→ **What is needed**
Continue the article below on farm worker pay, picking up right after its final sentence.

→ **Extract provided**
[Start]

Setting The Record Straight On Farm Worker Pay

Over the last few days, negotiations over fixing our broken agricultural labor market have taken their turn at center stage in the immigration reform debate. As Think Progress has reported, negotiations between growers and farm worker advocates to establish a new visa for foreign agriculture workers are stalling, as the “growers refuse to make concessions and are insisting on paying future farm workers less than they are earning now.”

Farmworkers are among the lowest paid workers in the country, averaging only $15,000 to $17,000 per year and the poverty rates of farmworkers is nearly double the national rate for wage and salary employees. Few receive fringe benefits (like sick leave) or employer-provided health insurance and many lack basic federal labor protections including entitlement to overtime pay, the right to collective bargaining, an array of occupational safety protections, and certain child labor law protections.

Since workers don’t have a right to organize under federal law, they need another mechanism to prevent wage depression. This is especially true in a new guest worker program, where employers can reject U.S. workers if they are unwilling to accept the program’s minimum wage rate and where foreign workers who are dependent on their employers are unlikely to bargain for higher wages.

But in the immigration discussions, the growers, represented by the American Farm Bureau, are seeking to replace the existing minimum wage formula with their own proposal for paying foreign laborers. The AFB insists that paying workers 10 or 20 percent above the federal minimum wage would guarantee a fair and competitive wage and argue that the current calculation is artificially high.


So what is really going on? Here are the facts on farmworker pay and what’s at stake for some of the most vulnerable workers in our economy:

1. Employers who use the current temporary agricultural worker program (H-2A) are required to pay the higher of the federal or state minimum wages, the prevailing wage, or what is known as the Adverse Effect Wage Rate (AEWR), to foreign workers and U.S. workers in comparable employment. The AEWR is set by the U.S. Department of Labor based on a U.S. Department of Agriculture survey is the regional weighted average hourly wage for field and livestock workers combined. This formula is intended to protect farm workers from wage depression.

[End]

→ **Dataset extract**
[Start]

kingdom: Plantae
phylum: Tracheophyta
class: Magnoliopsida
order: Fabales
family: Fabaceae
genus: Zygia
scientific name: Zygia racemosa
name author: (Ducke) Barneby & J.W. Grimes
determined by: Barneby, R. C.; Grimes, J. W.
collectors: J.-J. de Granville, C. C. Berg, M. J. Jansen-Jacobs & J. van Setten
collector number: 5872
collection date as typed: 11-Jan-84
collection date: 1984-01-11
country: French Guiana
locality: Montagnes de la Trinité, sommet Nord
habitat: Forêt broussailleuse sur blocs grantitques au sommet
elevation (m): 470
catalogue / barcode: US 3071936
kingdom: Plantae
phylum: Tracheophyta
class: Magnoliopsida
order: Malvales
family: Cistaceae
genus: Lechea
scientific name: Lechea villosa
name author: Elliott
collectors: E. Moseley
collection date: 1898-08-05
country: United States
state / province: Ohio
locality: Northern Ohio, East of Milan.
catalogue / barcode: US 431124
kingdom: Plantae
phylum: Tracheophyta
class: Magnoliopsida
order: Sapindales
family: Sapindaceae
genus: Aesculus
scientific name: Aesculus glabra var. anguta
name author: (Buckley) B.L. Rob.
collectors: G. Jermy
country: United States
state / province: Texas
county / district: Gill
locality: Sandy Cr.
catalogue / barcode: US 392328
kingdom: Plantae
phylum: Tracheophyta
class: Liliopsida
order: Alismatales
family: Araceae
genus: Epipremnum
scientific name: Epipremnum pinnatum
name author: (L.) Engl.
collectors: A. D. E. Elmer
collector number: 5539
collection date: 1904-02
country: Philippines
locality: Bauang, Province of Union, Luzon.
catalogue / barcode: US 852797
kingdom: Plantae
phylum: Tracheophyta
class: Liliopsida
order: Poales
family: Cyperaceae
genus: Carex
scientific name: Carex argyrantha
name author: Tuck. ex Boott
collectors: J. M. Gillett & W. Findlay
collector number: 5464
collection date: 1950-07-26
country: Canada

[End]

→ **Answer to this task**
2. But there are at least three reasons to believe that even the current AEWR standard is too low. First, the AEWR is based on the previous year’s wage rates and does not reflect inflation. Second, the wage survey on which the AEWR is set includes the 55 percent or more of farmworkers who are undocumented. That means the survey includes the wages of workers whose earnings are depressed because they lack legal status. We know that those wages would increase by up to 15 percent if they had legal status. In other words, the survey itself is skewed by incorporating in to it the depressed wages of large proportions of workers. Third, the AEWR’s, by themselves, do not prevent growers from imposing very high productivity standards. Desperate and deleveraged foreign workers will accept those productivity demands but U.S. workers would insist on higher wages. So the AEWR reflects wages of people who are involuntarily working more for less.

3. Although the current standard is already too low, the growers are actually proposing to depart from that standard. They tried to eliminate that wage protection via midnight regulations in the waning days of the Bush presidency. The regulations went in to effect for a short time (during which farmworkers saw a drop in wages of about $1 an hour) until the Obama Administration reversed the Bush rules. Now growers are trying to achieve their effort to lower wages by codifying a new “farmworker minimum wage” (as opposed to a market wage).

In attempting to hold broader immigration reform legislation hostage to their demand for reduced wages of the most vulnerable workers in our society, growers must have concluded that Americans either don’t care or aren’t paying attention. Well, Americans who respect and appreciate the contributions of manual labor to our collective well-being should be appalled by this debate. If we as a nation truly value hard work, the meager hourly returns on that work in the agricultural sector should be something to correct, not make worse.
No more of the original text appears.